++++ Passage to read ++++

The SDT response to Exelon's comment was that this issue was "beyond the scope of the drafting team's work to revise PRC-025-1 as described in the SAR" and that an entity might have to "employ alternative protection schemes to achieve the loadability requirements and fault protection."  Exelon does not agree that this is outside the scope of the SAR given consideration item (2) in the SAR specifically states that this project is to address the inclusion or exclusion of the 50 element.

To address our concerns, Exelon requests the following changes:

  1. The fault detector relays used in communication systems should be deleted from the scope of this standard because these particular relays are subject to misoperation only when the communication system has failed and there is a concurrent disturbance on the grid.

++++

| Exercise prompt |
In the passage about Exelon's comments on PRC-025-1, what does Exelon ask to have deleted from the standard's scope?

++++ Extracted material ++++

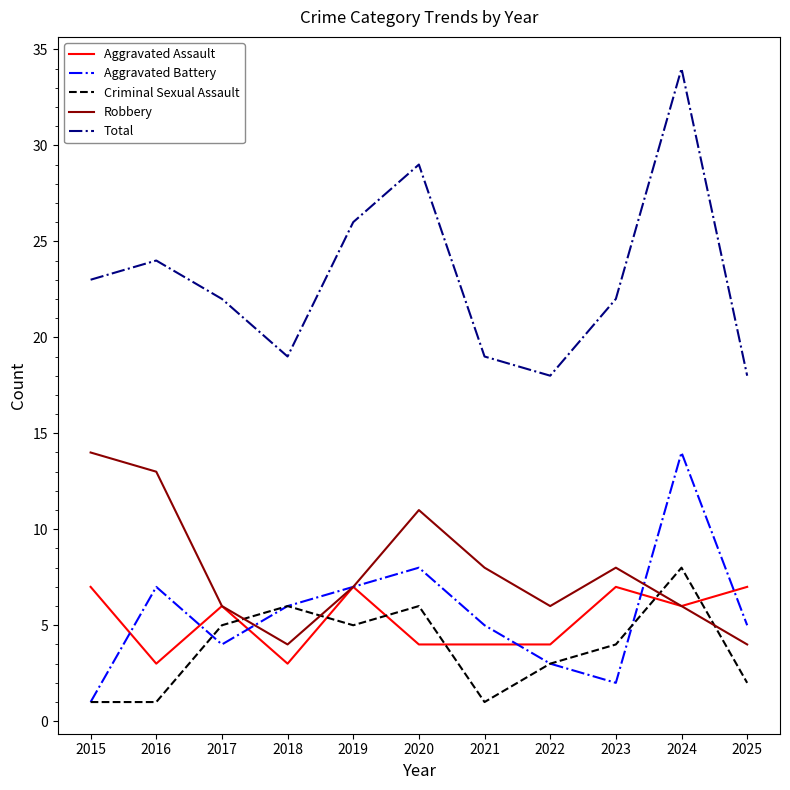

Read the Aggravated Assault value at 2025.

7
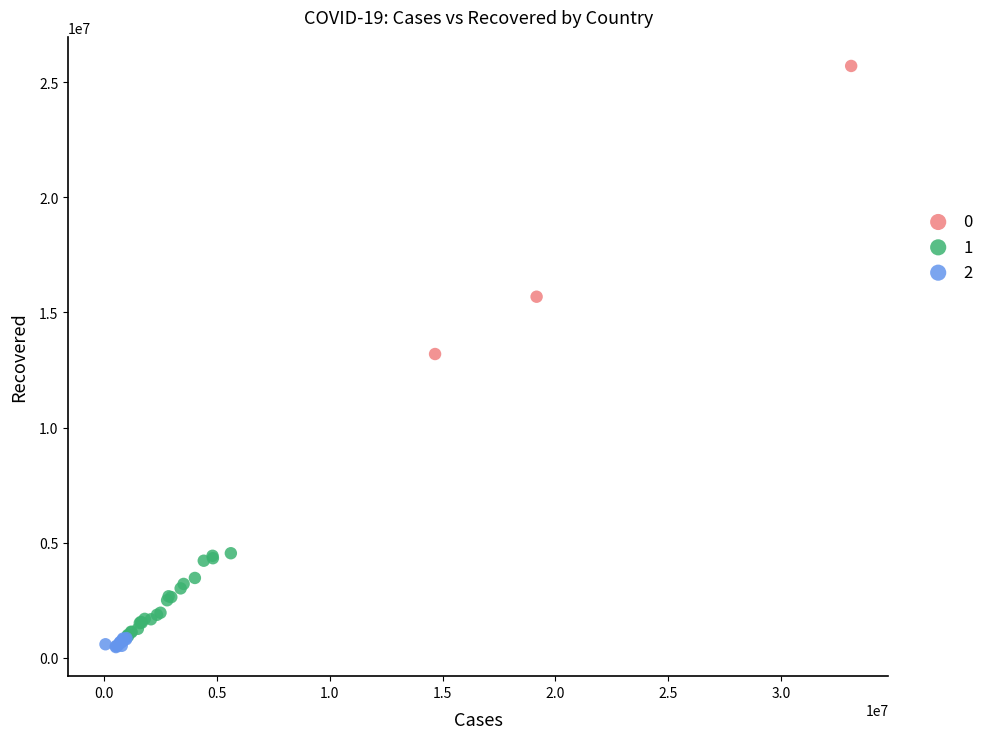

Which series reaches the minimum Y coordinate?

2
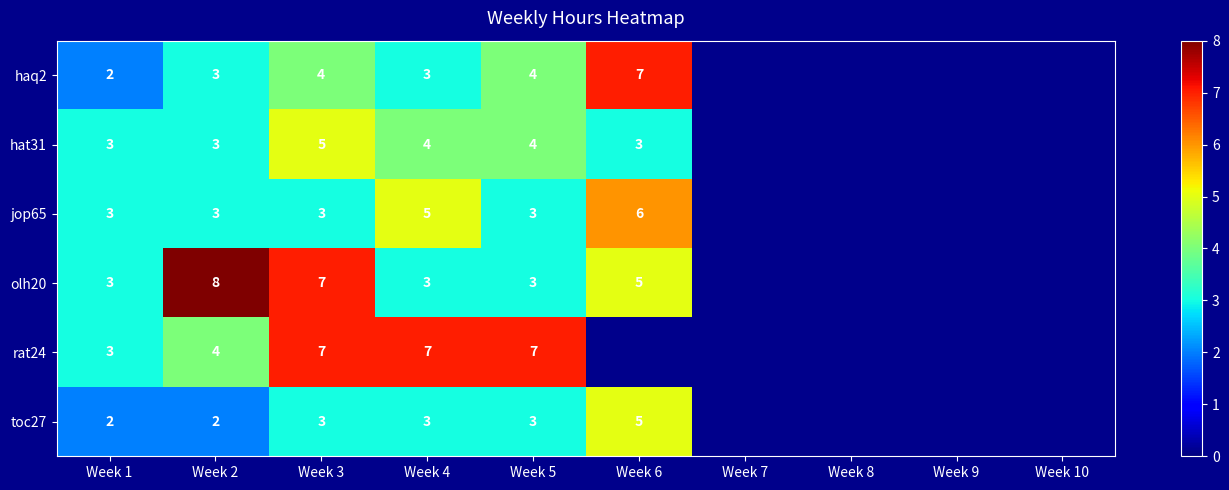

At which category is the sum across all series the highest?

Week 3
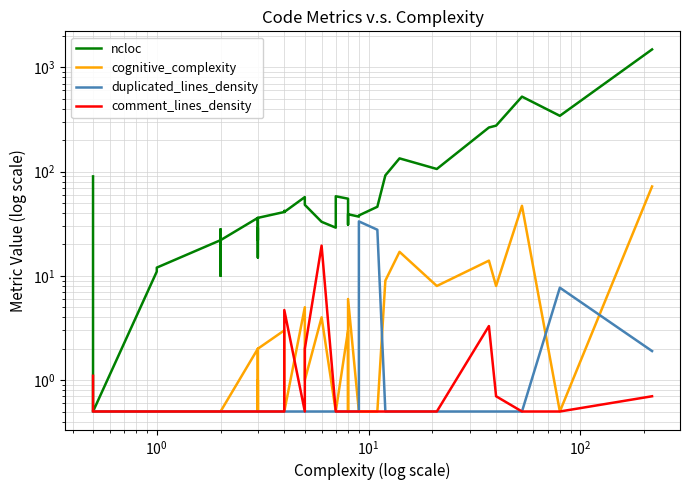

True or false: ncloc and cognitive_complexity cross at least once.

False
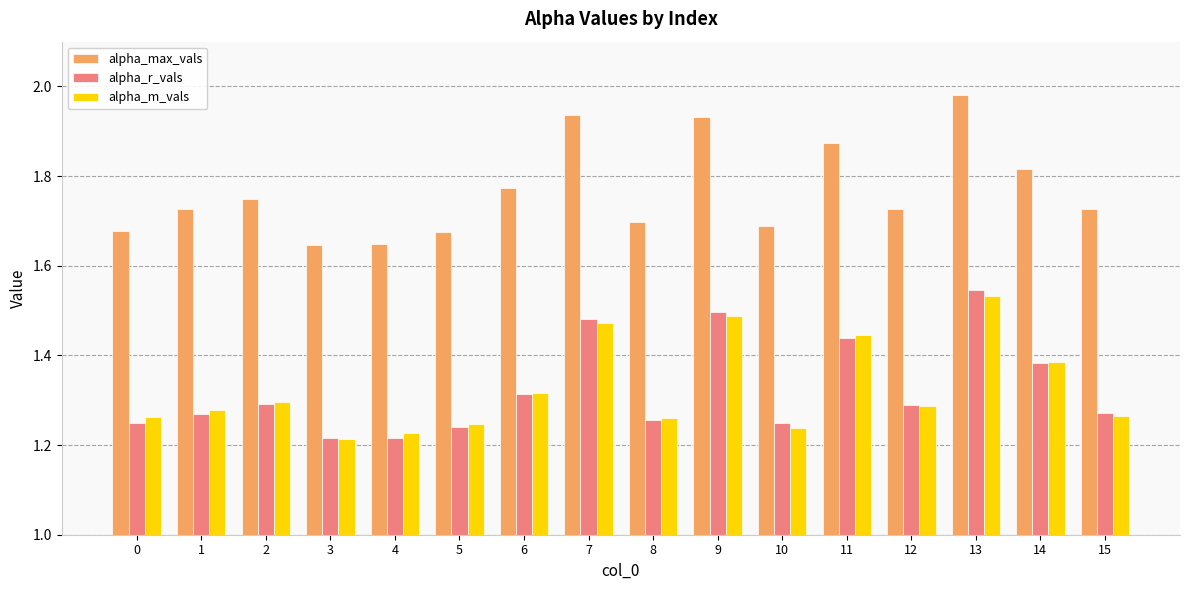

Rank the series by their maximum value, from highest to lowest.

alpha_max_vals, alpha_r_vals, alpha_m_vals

++++

| Output of the exercise |
The fault detector relays used in communication systems.